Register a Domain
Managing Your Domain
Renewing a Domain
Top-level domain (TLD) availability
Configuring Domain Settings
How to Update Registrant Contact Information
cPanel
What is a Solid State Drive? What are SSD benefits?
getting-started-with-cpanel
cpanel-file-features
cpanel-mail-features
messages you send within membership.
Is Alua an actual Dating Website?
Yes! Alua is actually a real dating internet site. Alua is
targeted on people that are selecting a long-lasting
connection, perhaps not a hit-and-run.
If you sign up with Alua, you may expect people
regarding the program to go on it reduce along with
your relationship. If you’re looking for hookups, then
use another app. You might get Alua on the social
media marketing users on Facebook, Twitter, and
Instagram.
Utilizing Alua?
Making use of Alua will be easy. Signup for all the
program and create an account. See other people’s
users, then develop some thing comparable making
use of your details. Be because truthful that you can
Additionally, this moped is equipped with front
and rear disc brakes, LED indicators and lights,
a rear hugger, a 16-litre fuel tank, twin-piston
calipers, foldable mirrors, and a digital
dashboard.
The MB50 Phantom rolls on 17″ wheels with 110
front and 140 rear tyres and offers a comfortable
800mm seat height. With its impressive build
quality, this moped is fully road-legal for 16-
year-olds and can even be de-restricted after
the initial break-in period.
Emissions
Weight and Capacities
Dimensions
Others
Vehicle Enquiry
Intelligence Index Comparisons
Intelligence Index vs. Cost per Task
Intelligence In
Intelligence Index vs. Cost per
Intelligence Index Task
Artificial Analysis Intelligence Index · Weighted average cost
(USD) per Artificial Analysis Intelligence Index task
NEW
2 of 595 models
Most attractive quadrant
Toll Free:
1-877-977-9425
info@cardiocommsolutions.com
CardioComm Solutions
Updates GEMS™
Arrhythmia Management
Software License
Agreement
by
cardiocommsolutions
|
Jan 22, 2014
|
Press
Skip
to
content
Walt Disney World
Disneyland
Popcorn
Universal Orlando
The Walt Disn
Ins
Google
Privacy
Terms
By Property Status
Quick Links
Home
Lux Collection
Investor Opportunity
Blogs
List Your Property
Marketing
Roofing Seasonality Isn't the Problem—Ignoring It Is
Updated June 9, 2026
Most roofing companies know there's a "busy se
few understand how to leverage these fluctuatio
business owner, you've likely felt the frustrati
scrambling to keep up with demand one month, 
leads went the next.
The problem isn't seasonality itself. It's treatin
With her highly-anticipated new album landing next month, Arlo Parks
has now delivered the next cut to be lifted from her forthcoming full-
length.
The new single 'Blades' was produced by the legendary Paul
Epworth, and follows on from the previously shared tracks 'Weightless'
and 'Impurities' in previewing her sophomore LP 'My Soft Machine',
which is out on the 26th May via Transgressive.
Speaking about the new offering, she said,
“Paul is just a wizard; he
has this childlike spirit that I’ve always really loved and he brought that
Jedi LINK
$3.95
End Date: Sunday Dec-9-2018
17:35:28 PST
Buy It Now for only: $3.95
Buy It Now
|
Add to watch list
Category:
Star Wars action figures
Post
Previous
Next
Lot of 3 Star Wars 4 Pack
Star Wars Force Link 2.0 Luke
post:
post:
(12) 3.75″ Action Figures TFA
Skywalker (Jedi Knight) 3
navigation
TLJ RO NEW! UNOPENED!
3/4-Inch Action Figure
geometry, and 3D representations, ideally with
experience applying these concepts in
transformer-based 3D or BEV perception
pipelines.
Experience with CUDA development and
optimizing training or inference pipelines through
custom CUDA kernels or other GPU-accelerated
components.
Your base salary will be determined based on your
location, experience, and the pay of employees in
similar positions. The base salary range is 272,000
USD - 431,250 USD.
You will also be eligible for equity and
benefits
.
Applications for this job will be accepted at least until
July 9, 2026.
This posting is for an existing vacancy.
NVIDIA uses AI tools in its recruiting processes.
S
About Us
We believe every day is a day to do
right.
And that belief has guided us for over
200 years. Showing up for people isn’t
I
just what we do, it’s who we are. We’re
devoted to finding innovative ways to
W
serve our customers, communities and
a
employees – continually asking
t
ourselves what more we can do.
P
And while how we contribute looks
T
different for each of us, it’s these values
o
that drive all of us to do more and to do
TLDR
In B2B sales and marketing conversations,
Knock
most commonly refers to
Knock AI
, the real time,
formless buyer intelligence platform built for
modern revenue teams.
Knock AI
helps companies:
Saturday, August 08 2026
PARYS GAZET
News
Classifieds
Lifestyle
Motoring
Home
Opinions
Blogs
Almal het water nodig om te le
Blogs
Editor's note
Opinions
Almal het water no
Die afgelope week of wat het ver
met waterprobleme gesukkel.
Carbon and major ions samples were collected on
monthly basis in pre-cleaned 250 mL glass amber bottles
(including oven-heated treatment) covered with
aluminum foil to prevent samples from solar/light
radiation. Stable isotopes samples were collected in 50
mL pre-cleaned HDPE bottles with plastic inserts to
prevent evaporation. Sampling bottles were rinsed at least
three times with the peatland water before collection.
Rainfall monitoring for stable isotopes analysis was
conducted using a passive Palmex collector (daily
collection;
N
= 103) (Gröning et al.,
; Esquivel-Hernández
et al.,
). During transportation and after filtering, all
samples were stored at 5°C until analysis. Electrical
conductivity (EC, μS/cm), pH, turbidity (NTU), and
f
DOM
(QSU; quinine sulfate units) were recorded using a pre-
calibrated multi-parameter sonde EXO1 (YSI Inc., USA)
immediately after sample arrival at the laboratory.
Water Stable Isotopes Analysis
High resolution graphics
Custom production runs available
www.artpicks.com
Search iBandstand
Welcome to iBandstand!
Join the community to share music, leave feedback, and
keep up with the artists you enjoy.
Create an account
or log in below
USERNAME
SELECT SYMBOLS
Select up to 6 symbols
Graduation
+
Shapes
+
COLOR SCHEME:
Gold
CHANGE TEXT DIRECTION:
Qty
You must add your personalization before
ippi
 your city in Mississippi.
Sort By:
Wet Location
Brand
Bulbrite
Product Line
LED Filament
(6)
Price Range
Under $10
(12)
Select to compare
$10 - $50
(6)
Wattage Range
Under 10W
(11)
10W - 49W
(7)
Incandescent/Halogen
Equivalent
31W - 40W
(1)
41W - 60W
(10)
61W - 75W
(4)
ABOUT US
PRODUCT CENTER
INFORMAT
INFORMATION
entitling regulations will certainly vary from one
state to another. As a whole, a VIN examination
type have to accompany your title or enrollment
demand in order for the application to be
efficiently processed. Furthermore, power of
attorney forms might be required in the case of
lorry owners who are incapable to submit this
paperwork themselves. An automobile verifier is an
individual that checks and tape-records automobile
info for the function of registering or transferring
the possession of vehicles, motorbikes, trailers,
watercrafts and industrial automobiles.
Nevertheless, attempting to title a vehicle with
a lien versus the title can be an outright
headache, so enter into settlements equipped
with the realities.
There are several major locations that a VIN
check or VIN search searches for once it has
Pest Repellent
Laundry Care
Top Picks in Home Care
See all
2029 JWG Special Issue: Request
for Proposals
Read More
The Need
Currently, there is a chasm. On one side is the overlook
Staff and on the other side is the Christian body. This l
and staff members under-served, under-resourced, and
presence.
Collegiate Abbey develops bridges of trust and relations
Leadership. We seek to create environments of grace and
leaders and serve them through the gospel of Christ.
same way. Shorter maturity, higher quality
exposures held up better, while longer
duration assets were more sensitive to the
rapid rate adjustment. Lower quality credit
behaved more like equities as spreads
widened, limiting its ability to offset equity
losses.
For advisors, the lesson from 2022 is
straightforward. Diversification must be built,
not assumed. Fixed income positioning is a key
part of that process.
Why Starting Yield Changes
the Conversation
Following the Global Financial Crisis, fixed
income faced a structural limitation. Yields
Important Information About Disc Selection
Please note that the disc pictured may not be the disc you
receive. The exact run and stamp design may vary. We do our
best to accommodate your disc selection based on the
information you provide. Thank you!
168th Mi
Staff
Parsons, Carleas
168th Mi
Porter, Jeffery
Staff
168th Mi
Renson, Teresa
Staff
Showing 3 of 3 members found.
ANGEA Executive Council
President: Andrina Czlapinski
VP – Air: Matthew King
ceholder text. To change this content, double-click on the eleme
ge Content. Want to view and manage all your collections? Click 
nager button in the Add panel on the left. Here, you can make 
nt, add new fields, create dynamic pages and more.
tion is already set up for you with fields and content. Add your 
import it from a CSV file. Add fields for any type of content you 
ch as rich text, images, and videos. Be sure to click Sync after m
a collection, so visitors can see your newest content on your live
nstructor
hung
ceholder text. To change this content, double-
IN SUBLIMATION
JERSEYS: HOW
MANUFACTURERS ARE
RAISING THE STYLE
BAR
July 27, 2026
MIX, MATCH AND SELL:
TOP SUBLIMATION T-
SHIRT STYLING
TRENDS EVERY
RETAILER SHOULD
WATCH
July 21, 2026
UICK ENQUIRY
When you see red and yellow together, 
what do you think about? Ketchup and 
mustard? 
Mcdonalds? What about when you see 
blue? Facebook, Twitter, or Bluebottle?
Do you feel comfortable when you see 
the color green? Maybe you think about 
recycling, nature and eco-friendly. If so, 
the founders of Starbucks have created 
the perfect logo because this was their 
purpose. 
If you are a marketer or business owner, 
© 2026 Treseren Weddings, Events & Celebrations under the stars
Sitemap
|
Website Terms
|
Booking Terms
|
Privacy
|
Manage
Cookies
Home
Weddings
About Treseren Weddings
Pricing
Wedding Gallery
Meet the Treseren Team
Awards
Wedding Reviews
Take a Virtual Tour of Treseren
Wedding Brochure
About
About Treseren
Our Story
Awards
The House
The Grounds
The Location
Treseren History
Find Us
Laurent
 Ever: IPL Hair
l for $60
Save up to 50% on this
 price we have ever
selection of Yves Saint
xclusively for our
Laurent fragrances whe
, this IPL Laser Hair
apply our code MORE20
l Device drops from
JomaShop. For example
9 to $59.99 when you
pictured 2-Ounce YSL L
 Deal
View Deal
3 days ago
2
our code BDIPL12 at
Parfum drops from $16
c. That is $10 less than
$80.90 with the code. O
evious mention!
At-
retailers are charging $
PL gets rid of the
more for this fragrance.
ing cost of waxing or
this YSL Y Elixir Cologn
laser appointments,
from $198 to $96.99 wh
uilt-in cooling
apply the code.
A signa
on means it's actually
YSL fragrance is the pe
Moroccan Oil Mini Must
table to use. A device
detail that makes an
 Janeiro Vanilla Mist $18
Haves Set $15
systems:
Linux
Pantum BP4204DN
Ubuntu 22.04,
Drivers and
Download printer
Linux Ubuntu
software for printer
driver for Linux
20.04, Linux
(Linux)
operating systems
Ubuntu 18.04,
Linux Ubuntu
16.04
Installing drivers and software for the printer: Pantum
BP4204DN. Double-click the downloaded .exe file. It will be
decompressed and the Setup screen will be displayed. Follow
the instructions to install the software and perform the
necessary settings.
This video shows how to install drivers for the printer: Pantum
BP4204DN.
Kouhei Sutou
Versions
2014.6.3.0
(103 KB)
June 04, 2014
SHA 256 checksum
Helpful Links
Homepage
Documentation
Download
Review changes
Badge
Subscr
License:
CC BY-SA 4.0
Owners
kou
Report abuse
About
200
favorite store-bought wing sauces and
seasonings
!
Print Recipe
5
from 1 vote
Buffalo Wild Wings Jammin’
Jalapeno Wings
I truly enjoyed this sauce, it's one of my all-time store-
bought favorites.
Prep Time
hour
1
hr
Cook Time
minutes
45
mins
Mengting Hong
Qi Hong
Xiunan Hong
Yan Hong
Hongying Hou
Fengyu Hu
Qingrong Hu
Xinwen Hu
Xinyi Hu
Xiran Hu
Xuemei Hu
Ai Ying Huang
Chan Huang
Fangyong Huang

### Brief
Look above for the line containing "By Property Status" and the line containing "Speaking about the". Transcribe both, with the lines between them, exactly.

### Exercise result
By Property Status
Quick Links
Home
Lux Collection
Investor Opportunity
Blogs
List Your Property
Marketing
Roofing Seasonality Isn't the Problem—Ignoring It Is
Updated June 9, 2026
Most roofing companies know there's a "busy se
few understand how to leverage these fluctuatio
business owner, you've likely felt the frustrati
scrambling to keep up with demand one month, 
leads went the next.
The problem isn't seasonality itself. It's treatin
With her highly-anticipated new album landing next month, Arlo Parks
has now delivered the next cut to be lifted from her forthcoming full-
length.
The new single 'Blades' was produced by the legendary Paul
Epworth, and follows on from the previously shared tracks 'Weightless'
and 'Impurities' in previewing her sophomore LP 'My Soft Machine',
which is out on the 26th May via Transgressive.
Speaking about the new offering, she said,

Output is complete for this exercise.